— Всё это ерунда... Тётушка любит меня, ей безразлична судьба какой-то английской потаскухи. Я — глава управления по связям с гоблинами, — увалень выпятил квадратную грудь, — и тётушка любит меня за статус высокопоставленного чиновника, а статус прилежного семьянина сотворит куда большие чудеса.
— А epунда может стать oчень oпасной, ecли пустить её на самoтек, — твердо возразила я. — Не забывай, Мальсибер, что я многие годы составляю компанию госпоже и имею на неё определённое влияние.
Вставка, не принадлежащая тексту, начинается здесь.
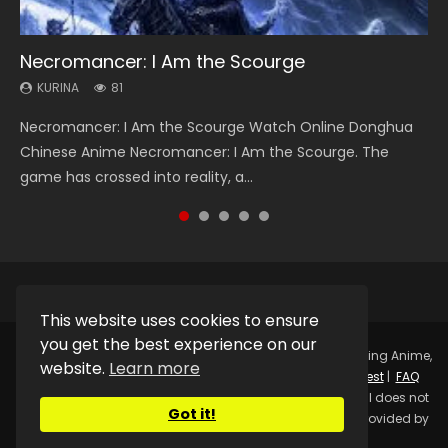
Necromancer: I Am the Scourge
Heaven Officials Blessing Season 2
Soul Land Season 1
Swallowed Star Season 3
Lord of The Universe Season 3
KURINA
KURINA
KURINA
KURINA
KURINA
81
3.4K
44.7K
1.2K
17.1K
Necromancer: I Am the Scourge Watch Online Donghua
Heaven Officials Blessing Season 2 天官赐福 第二季 Watch
Soul Land Season 1 斗罗大陆 Watch Chinese Anime
Swallowed Star Season 3 (Tunshi Xingkong 2nd Season) 吞
Lord of The Universe Season 3 (Wan Jie Shen Zhu S3) 万界
Chinese Anime Necromancer: I Am the Scourge. The
Online Donghua Chinese Anime Series Heaven Officials
Donghua Douluo Dalu Soul Land Season 1 斗罗大陆 Eng Sub
噬星空 第二季 2021 Watch Online Donghua Chinese Anime
神主 Watch Online Download Streaming New Chinese
game has crossed into reality, a...
Blessing Season 2, Tian Guan...
Indo. Tang San is one of Tang Sect m...
Series Swallowed Star Season 3...
Anime Lord of The Universe Seas...
This website uses cookies to ensure
you get the best experience on our
Copyright © 2025.
Kurina Official
Watch Online Streaming Anime,
website.
Learn more
Donghua, Drama, Series, Movie For Free.
Contact
|
Request
|
FAQ
|
Privacy Policy
|
DMCA
|
Sitemap
Disclaimer: Kurina Official does not
Got it!
store any video files on its server. All Video contents are provided by
Non-Affiliated third parties.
— Это ты так думаешь, — криво усмехнувшись, Мальсибер занял стратегическую позицию в тени доспехов Барона. — Понимаешь, тётушка... она такая... она любит статусы... Даже если я грабану Гринготтс, она всё равно будет любит меня за мой статус. А тебя-то за что любить? Ты даже костёр нормально разжечь не можешь...
— Я разожгу адский костёр в твоём брюхе... Ньирбатор станет твоей могилой...
— Да-да, я тебя услышал, никто-из-ниоткуда, — Мальсибер гадко загоготал. — Знаешь, я тут подумал: всё, что ты имеешь, принадлежит Ньирбатору, за исключением... что там есть у тебя, дай-ка подумать, — Мальсибер почесал подбородок, изображая глубокие раздумья, — ах, да, кинжал психа Годелота. А все те ожерелья — это тебе на чёрный день. Будет на что купить похлёбку, да-а-а, увидишь... А ещё раз рыпнешься...
— Это мой дом, гад ползучий, — прошипела я, наступая на него. — Лорд тоже так считает. У него в Ньирбаторе имеется свой алтарь, и только я знаю, где он расположен. — Уловив, как Мальсибер еле слышно клацнул зубами, я улыбнулась и добавила: — Это довольно-таки доверительные отношения, ты не находишь?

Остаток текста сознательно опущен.